I finally recieved the original harddrive that was supposed to arive in 4 hours on monday, wednesday by noon.  If the hard drive had been recieved on monday or even tuesday morning, the secondary drive failure may not of caused the whoe catastrophe.  Whos to say it wouldnt of failed during the first drive rebuild, but atleast it would of had a head start.  SAN unit still offline.

Day 5 Thursday - Was able to restore accounting database with no data loss.  Whew.  The department as a whole lost two days of entry work though.  SAN unit still will not re-image.  Should get a new controller by tomorrow morning first thing.  If that doesnt work, i think i will demand HP send me a new replacement unit.  The amount of productivey loss due to their inability to honor a 4 hour window certainly warrants the cost.  Plus its been down for three days, we lose another unit, everything goes offline and i am back to restoring things.  I suppose i could turn on 3 way replication for a few of the more critical shares, but who would of thought the thing would of been offline for this long.

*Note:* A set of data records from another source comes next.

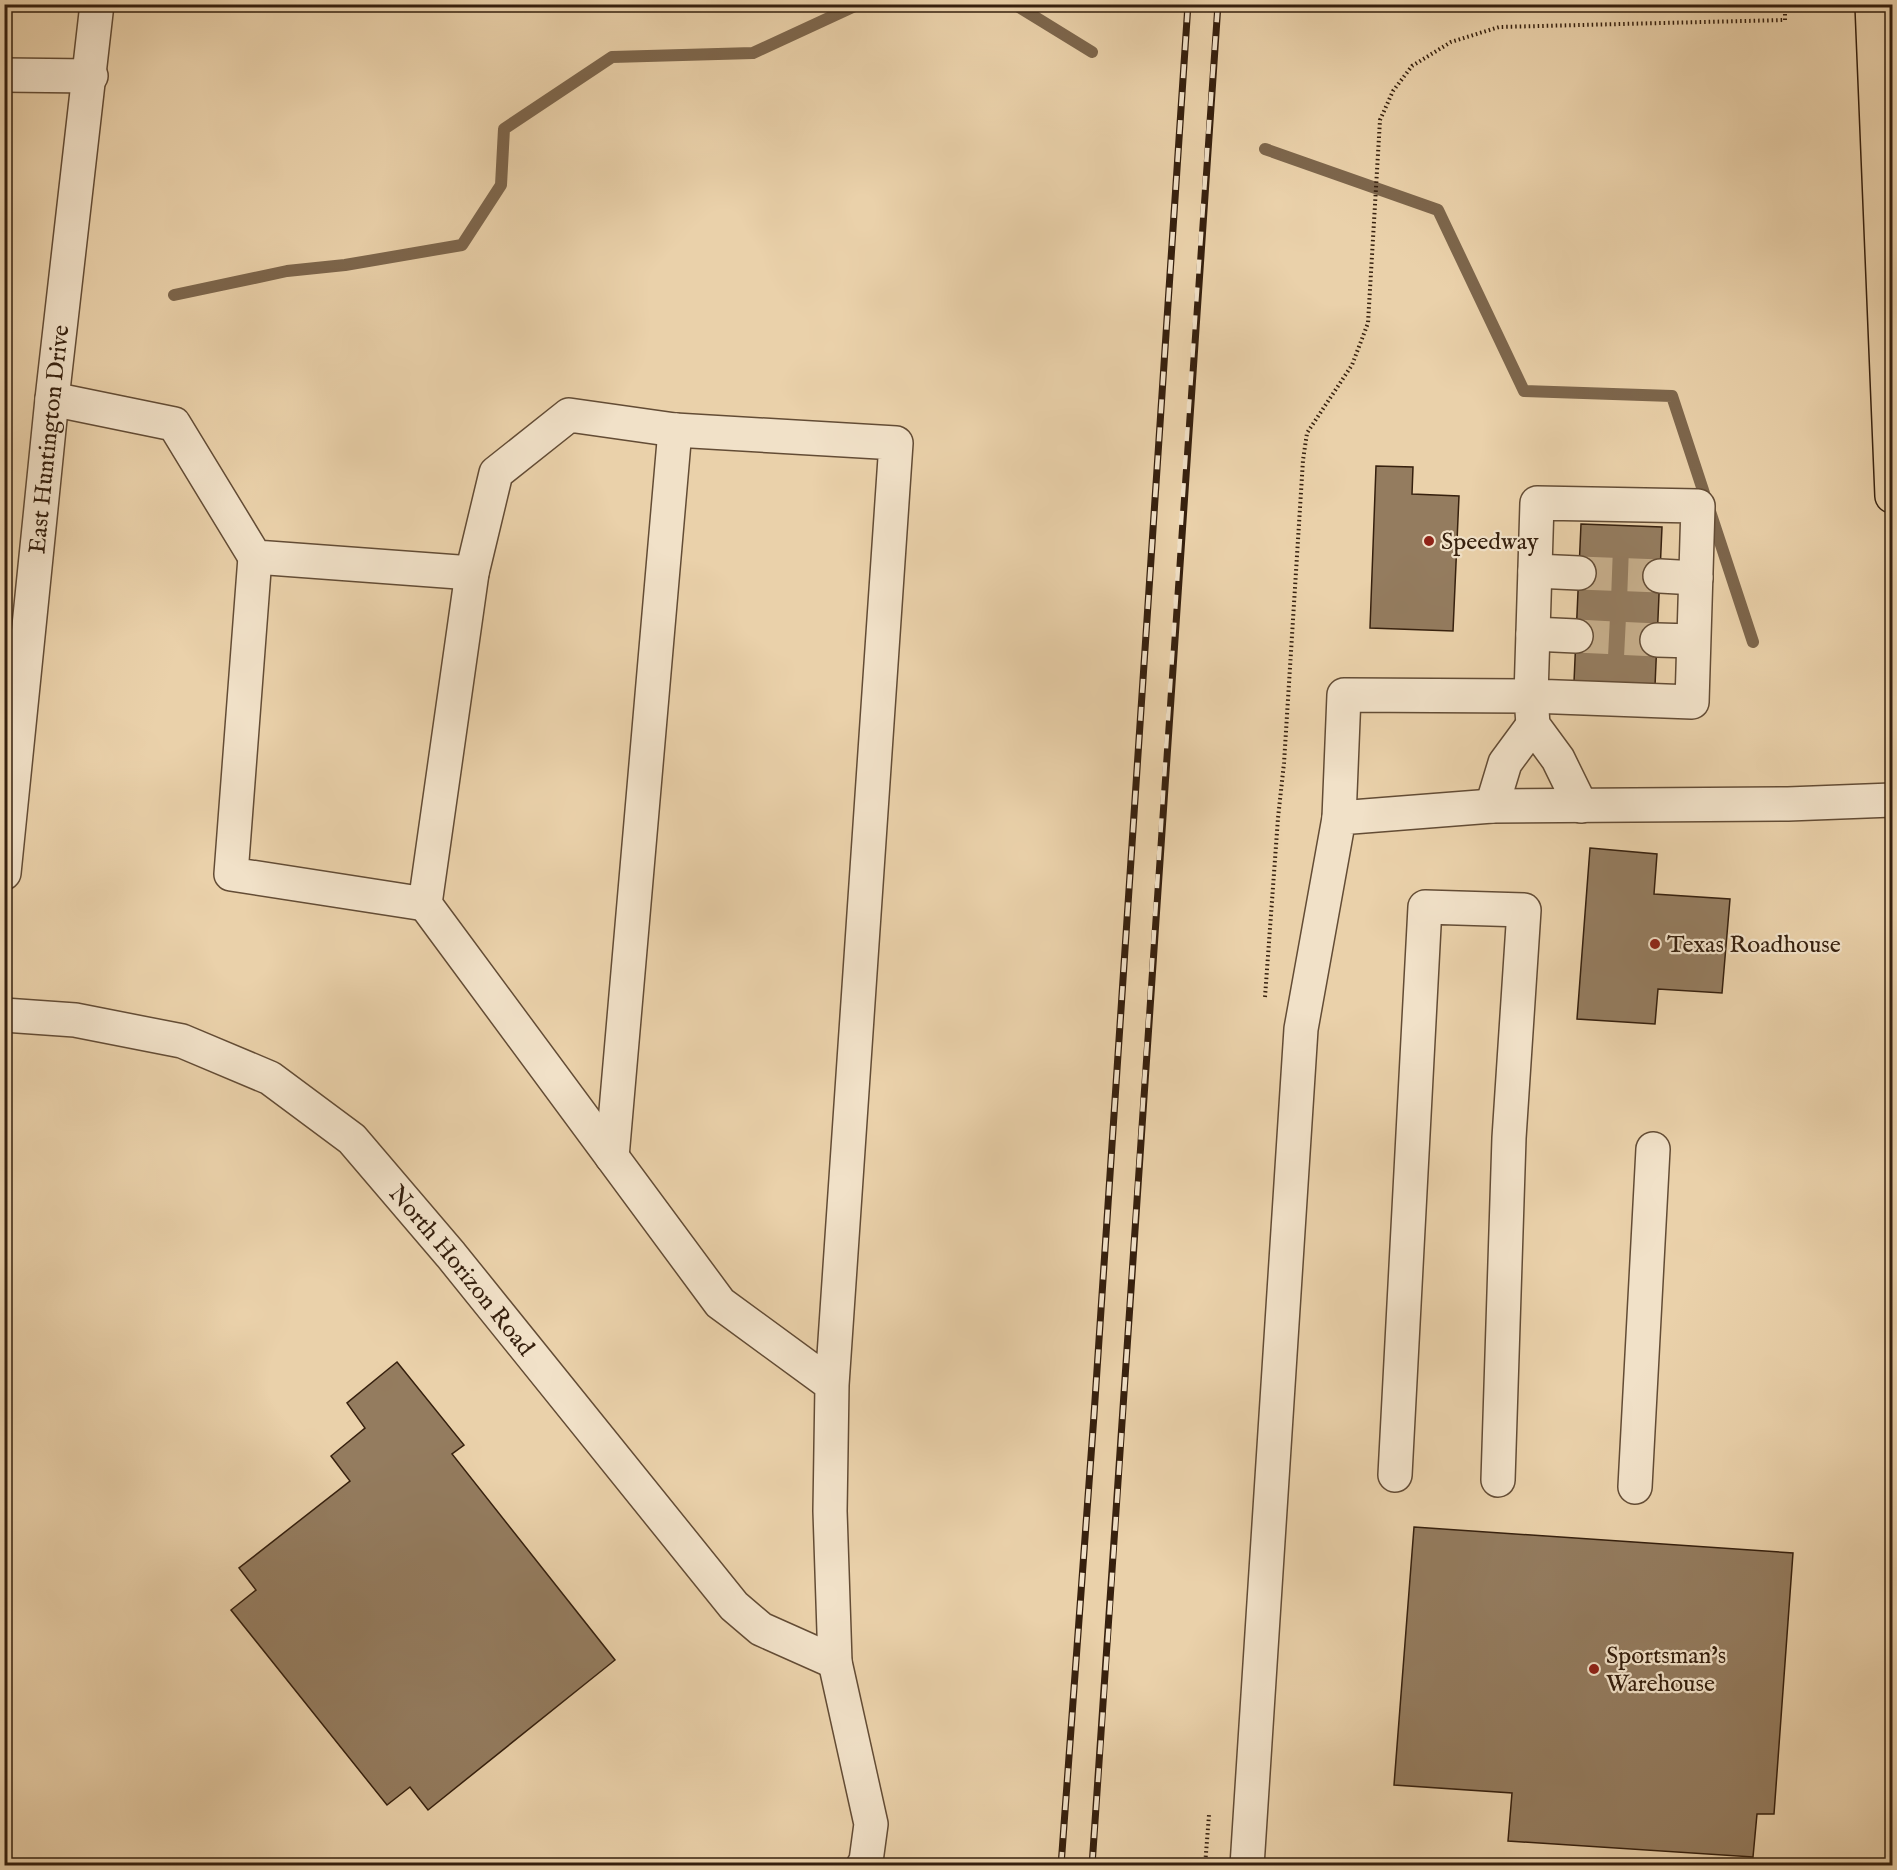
<svg xmlns="http://www.w3.org/2000/svg" width="1897" height="1870" viewBox="0 0 1897 1870" font-family="'IM FELL English',serif">
  <style>
    .lines { fill: none; stroke-linecap: round; stroke-linejoin: round }
    .stream { stroke: #7d664c; stroke-width: 12 }
    .building { fill: #947c5f; stroke: #36200e; stroke-width: 1.5 }
    .minor-tunnel { stroke: #c6ae8b; stroke-width: 33; stroke-dasharray: 33 16; stroke-linecap: butt }
    .minor-casing { stroke: #634c35; stroke-width: 36 }
    .major-casing { stroke: #36200e; stroke-width: 36 }
    .path { stroke: #36200e; stroke-width: 4; stroke-dasharray: 1.5 3; stroke-linecap: butt }
    .minor { stroke: #f1e1c8; stroke-width: 33 }
    .major { stroke: #ead1aa; stroke-width: 33 }
    .rail-casing { stroke: #36200e; stroke-width: 7 }
    .rail { stroke: #f1e1c8; stroke-width: 4.5; stroke-dasharray: 14; stroke-linecap: butt }
    .poi-dot { fill: #8f2418; stroke: #f1e1c8; stroke-width: 2 }
    .labels { text-anchor: middle; stroke-width: 4.5; stroke-linejoin: round; paint-order: stroke }
    .street-label { font-size: 24px; fill: #36200e; stroke: #f1e1c8 }
    .poi-label { font-size: 24px; fill: #36200e; stroke: #f1e1c8; text-anchor: start }
  </style>
  <rect width="100%" height="100%" fill="#ead1aa"/>
  <filter id="stains"><feTurbulence type="fractalNoise" baseFrequency=".00333" numOctaves="4"/><feColorMatrix values="0 0 0 0 .2 0 0 0 0 .09 0 0 0 0 .02 0 0 0 .5 -.17"/></filter>
  <radialGradient id="worn" r=".72"><stop offset=".6" stop-color="#630" stop-opacity="0"/><stop offset="1" stop-color="#630" stop-opacity=".3"/></radialGradient>
  <g class="lines">
    <!-- stream -->
    <g class="stream">
      <path d="M1014,4l78,48"/>
      <path d="M1265,149l173,61 86,181 148,5 81,246"/>
      <path d="M174,295l113,-24 58,-6 117,-20 39,-60 3,-56 108,-72 141,-4 106,-49"/>
    </g>
  </g>
  <!-- building -->
  <g class="building">
    <path d="M1376,466l37,1 -1,27 47,2 -6,135 -83,-3z"/>
    <path d="M1581,524l81,3 -7,159 -81,-4z"/>
    <path d="M1590,848l67,6 -3,40 76,5 -8,94 -64,-4 -3,35 -78,-5z"/>
    <path d="M397,1362l67,83 -12,9 163,206 -187,150 -18,-23 -23,18 -156,-195 25,-20 -17,-22 111,-87 -19,-25 34,-28 -18,-25z"/>
    <path d="M1414,1527l379,26 -19,261h-17l-4,43 -245,-16 4,-48 -118,-8z"/>
  </g>
  <g class="lines">
    <!-- minor-tunnel -->
    <g class="minor-tunnel">
      <path d="M1579,573l81,3"/>
      <path d="M1576,636l81,4"/>
    </g>
    <defs>
      <g id="minor">
        <path d="M4,75l87,1"/>
        <path d="M52,399l122,25 81,133 217,16"/>
        <path d="M255,557l-24,317 194,30"/>
        <path d="M1535,571l44,2"/>
        <path d="M1660,576l36,2"/>
        <path d="M1533,634l43,2"/>
        <path d="M1657,640l36,1"/>
        <path d="M1492,806l13,-43 28,-38"/>
        <path d="M1339,818l5,-123 187,1 161,6 6,-196 -161,-3 -6,193 2,29 25,34 23,47"/>
        <path id="s1" d="M4,873l48,-474 45,-395"/>
        <path id="s2" d="M4,1015l71,5 107,21 88,37 82,61 99,116 283,351 27,23 74,33"/>
        <path d="M612,1157l63,-727"/>
        <path d="M832,1385l-112,-82 -295,-399 47,-331 24,-100 73,-58 106,15 221,13 -64,942 -2,126 5,151 36,162 -5,37 -3,5"/>
        <path d="M1395,1475l30,-568 99,3 -15,228 -11,342"/>
        <path d="M1635,1487l18,-338"/>
        <path d="M1247,1866l54,-837 38,-211 153,-12 296,-2 104,-4"/>
      </g>
      <path id="major" d="M1872,4l20,492"/>
    </defs>
    <!-- minor casing -->
    <use href="#minor" class="minor-casing"/>
    <!-- major casing -->
    <use href="#major" class="major-casing"/>
    <!-- path -->
    <g class="path">
      <path d="M1265,997l13,-179 6,-55 19,-303 4,-27 45,-68 16,-42 12,-203 13,-29 19,-25 39,-24 48,-15 286,-7v-16"/>
      <path d="M1205,1866l4,-51"/>
    </g>
    <!-- minor -->
    <use href="#minor" class="minor"/>
    <!-- major -->
    <use href="#major" class="major"/>
    <defs>
      <g id="rail">
        <path d="M1061,1866l33,-451 94,-1411"/>
        <path d="M1092,1866c44,-621 79,-1242 126,-1862"/>
      </g>
    </defs>
    <!-- rail casing -->
    <use href="#rail" class="rail-casing"/>
    <!-- rail -->
    <use href="#rail" class="rail"/>
  </g>
  <!-- markers -->
  <g class="poi-dot">
    <circle cx="1429" cy="541" r="6"/>
    <circle cx="1655" cy="944" r="6"/>
    <circle cx="1594" cy="1669" r="6"/>
  </g>
  <g class="labels">
    <!-- street labels -->
    <g class="street-label">
      <text dy="8" stroke="none"><textPath href="#s1" startOffset="436">East Huntington Drive</textPath></text>
      <text dy="8" stroke="none"><textPath href="#s2" startOffset="549">North Horizon Road</textPath></text>
    </g>
    <!-- poi labels -->
    <g class="poi-label">
      <text x="1441" y="549">Speedway</text>
      <text x="1667" y="952">Texas Roadhouse</text>
      <text x="1606" y="1663">Sportsman's<tspan x="1606" dy="28">Warehouse</tspan></text>
    </g>
  </g>
  <!-- margin -->
  <rect width="1897" height="1870" fill="none" stroke="#ead1aa" stroke-width="24"/>
  <rect x="6" y="6" width="1885" height="1858" fill="none" stroke="#36200e" stroke-width="3"/>
  <rect x="12" y="12" width="1873" height="1846" fill="none" stroke="#36200e" stroke-width="1.5"/>
  <rect width="100%" height="100%" filter="url(#stains)"/>
  <rect width="100%" height="100%" fill="url(#worn)"/>
</svg>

Devices failures and downtime such as noted above could be avoided by spending more money, but in our environment, they are few and far between.  If my budget was larger, maybe this wouldnt of caused such a big problem, course if VMware would fix this and realize the stupidity of their requirement, maybe no one else would have to deal with this either.  I will also note that while i love the HP lefthand units, I DO NOT love how HP and dell have interacted with the hard drive/hardware replacements on older lefthand units that were built using dell servers( before HP bought lefthand ).  This was not the first time they took more than 4 hours to get a drive to us, last time it took a week and i yelled at everyone i could get to talk to me on the phone or at conferences.  I was also assured that it would not happen again.... well it did and we lost data.  I guess i have a mission now for the HIMSS conference.

BTW: i didnt sleep from tuesday morning till wednesday at 10pm.  What a marathon. Oh and our lawyers are now looking at the possibility of going after Dell and HP for failing to fulfill contractual requirements.  I would prefer they just give us HP replacement SANs so we dont have to worry about navigating the HP/Dell relationship.  Oh and i should mention that i have never had an issue with dell not getting me anything within the four hour window when i had to deal with them directly.